**PROBLEM STATEMENT:** Give back, word for word, only the lines from the opening of the records through the one with "就業や外出される際にはこまめな水分補給・塩分". Pictures stay out.

(Records excerpted from a collection)
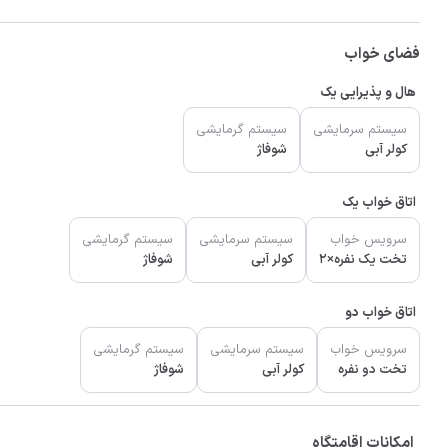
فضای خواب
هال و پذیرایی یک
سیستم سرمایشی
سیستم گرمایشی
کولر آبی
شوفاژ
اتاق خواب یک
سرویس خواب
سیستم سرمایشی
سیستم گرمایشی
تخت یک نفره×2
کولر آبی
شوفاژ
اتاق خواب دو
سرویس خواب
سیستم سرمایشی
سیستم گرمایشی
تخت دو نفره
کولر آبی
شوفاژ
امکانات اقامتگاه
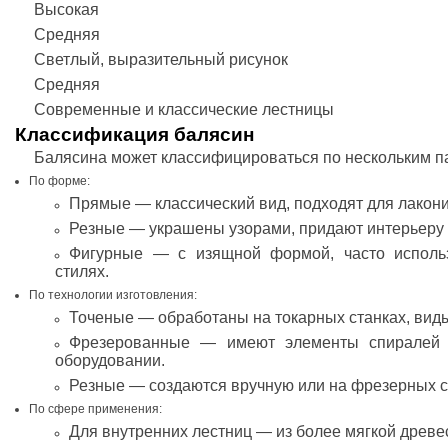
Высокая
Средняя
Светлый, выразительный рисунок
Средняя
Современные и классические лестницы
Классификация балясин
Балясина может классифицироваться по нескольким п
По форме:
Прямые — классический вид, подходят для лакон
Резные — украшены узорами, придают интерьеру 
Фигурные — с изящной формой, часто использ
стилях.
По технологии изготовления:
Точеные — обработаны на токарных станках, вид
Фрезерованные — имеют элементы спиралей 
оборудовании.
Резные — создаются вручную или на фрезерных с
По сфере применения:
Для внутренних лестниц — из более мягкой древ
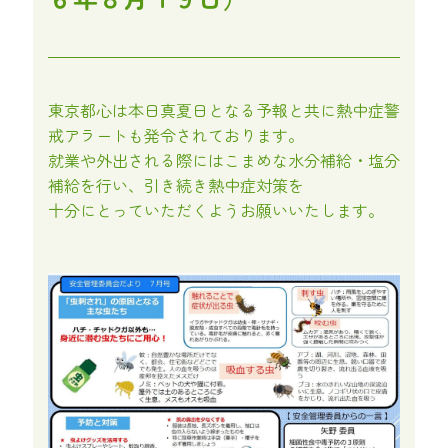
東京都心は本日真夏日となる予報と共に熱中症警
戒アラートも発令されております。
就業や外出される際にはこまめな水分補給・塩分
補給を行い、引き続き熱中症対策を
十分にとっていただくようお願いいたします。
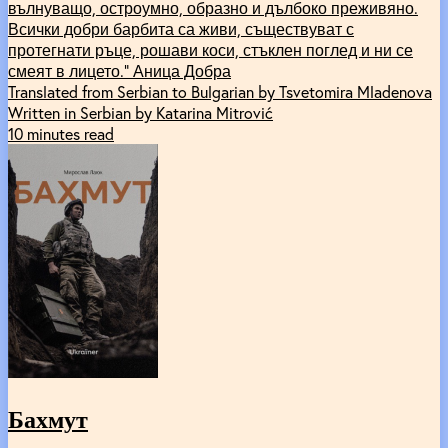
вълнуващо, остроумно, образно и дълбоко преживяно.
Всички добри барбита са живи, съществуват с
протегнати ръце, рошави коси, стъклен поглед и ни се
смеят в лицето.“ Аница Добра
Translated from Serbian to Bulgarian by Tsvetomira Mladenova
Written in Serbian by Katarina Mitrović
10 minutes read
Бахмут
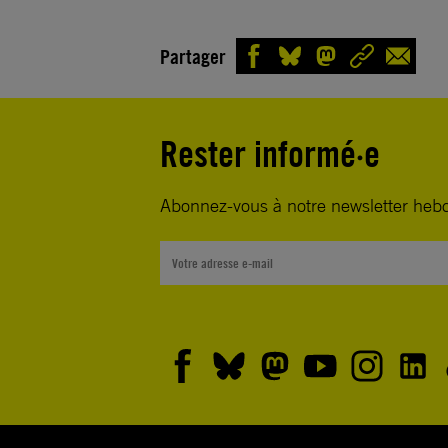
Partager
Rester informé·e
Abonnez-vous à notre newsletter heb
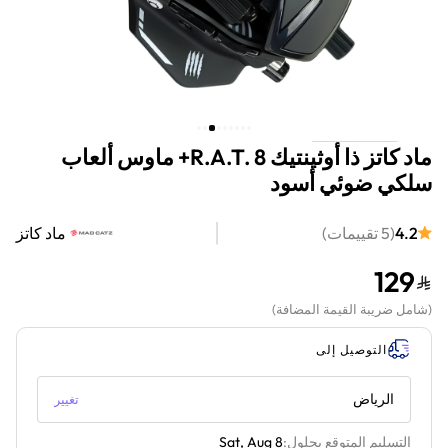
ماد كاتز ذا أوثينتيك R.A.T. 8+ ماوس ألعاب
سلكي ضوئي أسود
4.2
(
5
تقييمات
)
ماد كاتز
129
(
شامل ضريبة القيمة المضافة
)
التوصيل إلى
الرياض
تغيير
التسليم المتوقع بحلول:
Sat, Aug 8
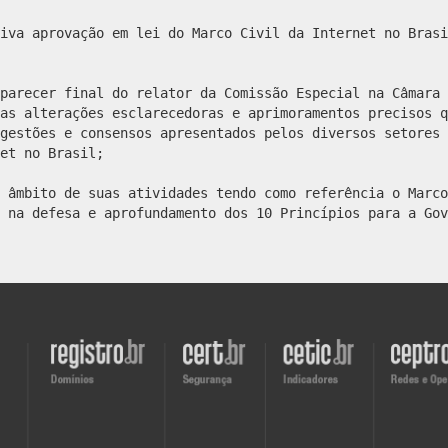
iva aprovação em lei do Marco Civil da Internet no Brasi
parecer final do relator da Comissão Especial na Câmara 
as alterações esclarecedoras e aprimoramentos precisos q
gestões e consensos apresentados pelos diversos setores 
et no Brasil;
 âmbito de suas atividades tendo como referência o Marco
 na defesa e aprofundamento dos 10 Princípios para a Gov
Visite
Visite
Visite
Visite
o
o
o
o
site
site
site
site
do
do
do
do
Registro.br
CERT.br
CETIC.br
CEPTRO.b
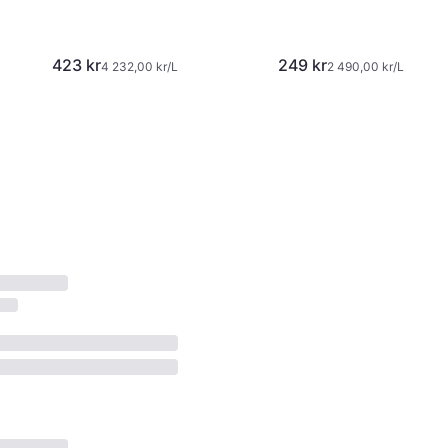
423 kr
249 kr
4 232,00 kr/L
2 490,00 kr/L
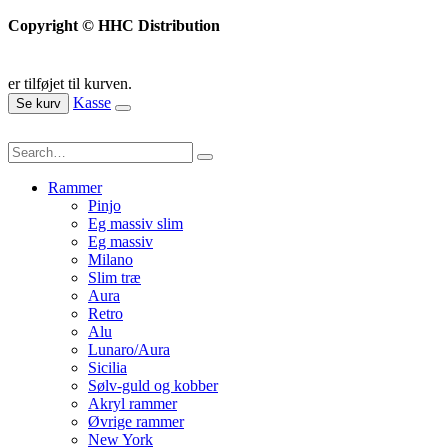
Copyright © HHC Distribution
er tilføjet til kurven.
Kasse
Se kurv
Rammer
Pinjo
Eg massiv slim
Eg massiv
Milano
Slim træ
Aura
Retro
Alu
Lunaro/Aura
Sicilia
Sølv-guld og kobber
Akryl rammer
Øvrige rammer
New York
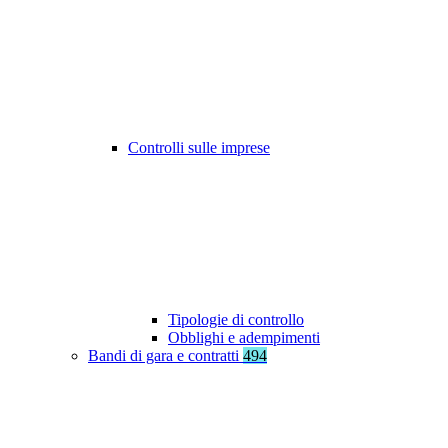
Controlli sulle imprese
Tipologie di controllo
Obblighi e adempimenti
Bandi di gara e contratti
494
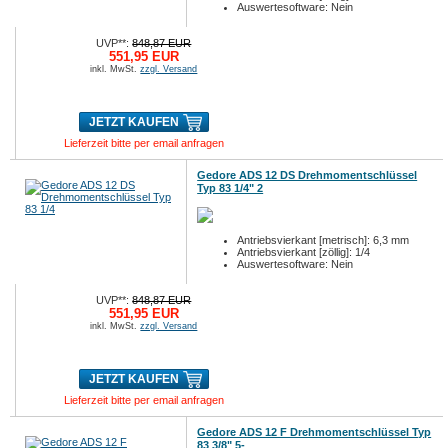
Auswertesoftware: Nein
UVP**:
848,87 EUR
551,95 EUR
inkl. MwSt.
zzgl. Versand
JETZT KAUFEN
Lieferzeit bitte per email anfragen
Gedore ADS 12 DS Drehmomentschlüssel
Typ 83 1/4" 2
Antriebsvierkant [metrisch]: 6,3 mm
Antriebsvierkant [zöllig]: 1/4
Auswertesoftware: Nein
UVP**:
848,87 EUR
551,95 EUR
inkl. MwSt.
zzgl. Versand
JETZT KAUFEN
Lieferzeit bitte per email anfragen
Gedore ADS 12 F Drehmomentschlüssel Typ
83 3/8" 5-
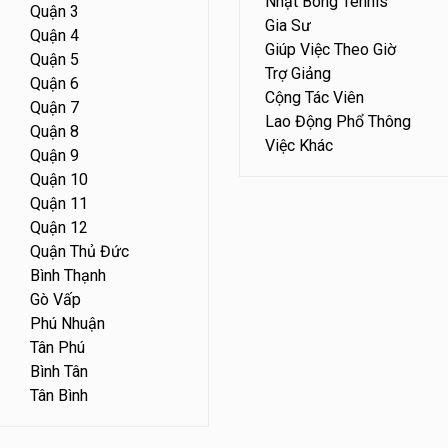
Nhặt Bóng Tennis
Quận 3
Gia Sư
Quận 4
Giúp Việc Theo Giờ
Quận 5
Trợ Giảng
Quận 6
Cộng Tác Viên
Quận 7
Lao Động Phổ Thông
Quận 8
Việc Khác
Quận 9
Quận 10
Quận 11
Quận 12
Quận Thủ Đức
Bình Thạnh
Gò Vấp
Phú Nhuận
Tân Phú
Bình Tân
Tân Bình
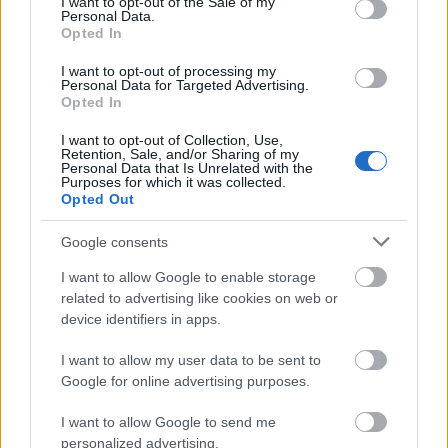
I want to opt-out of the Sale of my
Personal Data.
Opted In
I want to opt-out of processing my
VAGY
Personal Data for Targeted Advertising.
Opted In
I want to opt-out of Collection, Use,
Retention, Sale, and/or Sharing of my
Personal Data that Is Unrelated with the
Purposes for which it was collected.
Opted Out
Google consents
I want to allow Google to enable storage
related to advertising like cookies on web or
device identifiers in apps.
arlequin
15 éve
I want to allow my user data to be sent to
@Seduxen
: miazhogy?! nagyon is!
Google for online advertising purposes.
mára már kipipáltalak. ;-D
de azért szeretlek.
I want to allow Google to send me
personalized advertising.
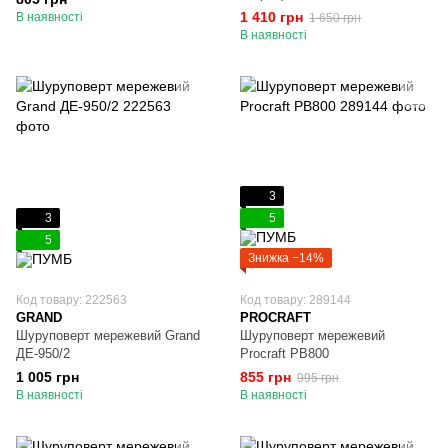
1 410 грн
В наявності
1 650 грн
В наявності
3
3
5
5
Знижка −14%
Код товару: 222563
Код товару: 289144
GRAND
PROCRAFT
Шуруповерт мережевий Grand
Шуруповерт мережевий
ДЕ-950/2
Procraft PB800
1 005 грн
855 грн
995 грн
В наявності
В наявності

**YOUR SOLUTION:**
فضای خواب
هال و پذیرایی یک
سیستم سرمایشی
سیستم گرمایشی
کولر آبی
شوفاژ
اتاق خواب یک
سرویس خواب
سیستم سرمایشی
سیستم گرمایشی
تخت یک نفره×2
کولر آبی
شوفاژ
اتاق خواب دو
سرویس خواب
سیستم سرمایشی
سیستم گرمایشی
تخت دو نفره
کولر آبی
شوفاژ
امکانات اقامتگاه
Высокая
Средняя
Светлый, выразительный рисунок
Средняя
Современные и классические лестницы
Классификация балясин
Балясина может классифицироваться по нескольким п
По форме:
Прямые — классический вид, подходят для лакон
Резные — украшены узорами, придают интерьеру 
Фигурные — с изящной формой, часто использ
стилях.
По технологии изготовления:
Точеные — обработаны на токарных станках, вид
Фрезерованные — имеют элементы спиралей 
оборудовании.
Резные — создаются вручную или на фрезерных с
По сфере применения:
Для внутренних лестниц — из более мягкой древ
東京都心は本日真夏日となる予報と共に熱中症警
戒アラートも発令されております。
就業や外出される際にはこまめな水分補給・塩分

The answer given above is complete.